Why Do Some US States Have Borrowing Limits?
Every US state operates in its own unique way. While some states have more lenient borrowing policies, others have chosen to completely ban payday loans. In states where borrowing is allowed, there is usually a cap of 36% APR on loans, which are often in the form of installment or personal loans.
It’s important to note that each state has its own regulations. While some states may allow higher borrowing amounts, they may restrict the number of payday loans you can have each month or at one time (e.g., 1 or 2).
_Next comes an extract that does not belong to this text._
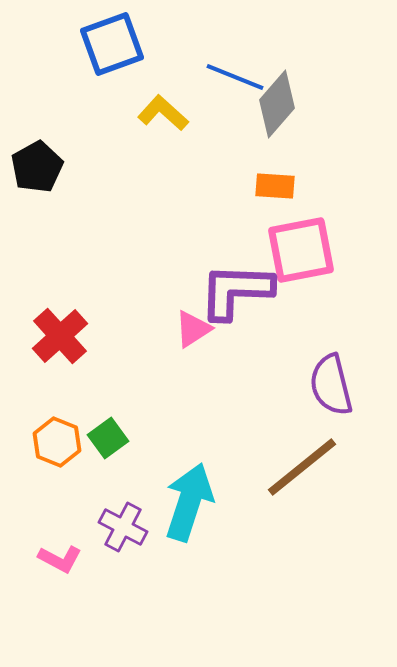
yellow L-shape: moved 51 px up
In certain states, there is a higher tax on payday loan businesses. The revenue generated from these taxes is then reinvested into the local infrastructure and community. This approach varies based on the individual economies and priorities of each state.
It’s crucial to be aware that the maximum charges for payday loans differ from state to state.
Which US States Do Not Allow Payday Loans?
Payday loans are not legal in the following states: Arizona, Arkansas, District of Columbia, Georgia, Hawaii, North Carolina, Puerto Rico, and Utah. If you reside in one of these states, it is important to be aware of the laws regarding payday loans.
In these states, the maximum annual percentage rate (APR) that lenders can charge is limited to 36%, which is the national price cap. This is implemented to protect consumers from high costs associated with payday loans.
Each state has its own laws and regulations in place, with the aim of avoiding the offering of payday loans as a financial product. These laws are typically decided through a vote and the passing of a motion.
It is crucial to note that payday loans are designed for emergency use only and should not be used as a long-term solution for financial problems.
However, in states like Nevada and Texas, payday lending is allowed as it is seen as an important measure to combat poverty for individuals who live paycheck to paycheck. Additionally, it contributes significantly to the economy through increased spending and employment opportunities.
Do I Need to Live in the State I’m Applying for a Loan?
Yes, ideally you should be a resident and living in the US state that you are applying in. For example, if you live in Texas, it’s best to apply for a payday loan in Texas. This is because each state has its own specific requirements, such as the maximum borrowing amount, interest rates, and loan duration.
However, with Pachyy, we can still help you find a national product that you may be eligible for. We work with various banks, credit cards, apps, and credit unions that offer more universal products. This means you’re not limited to only the loan options available in your state.
Furthermore, some states may have limited loan amounts and durations compared to others. With Pachyy, you can explore the market and find the right loan product that suits your needs.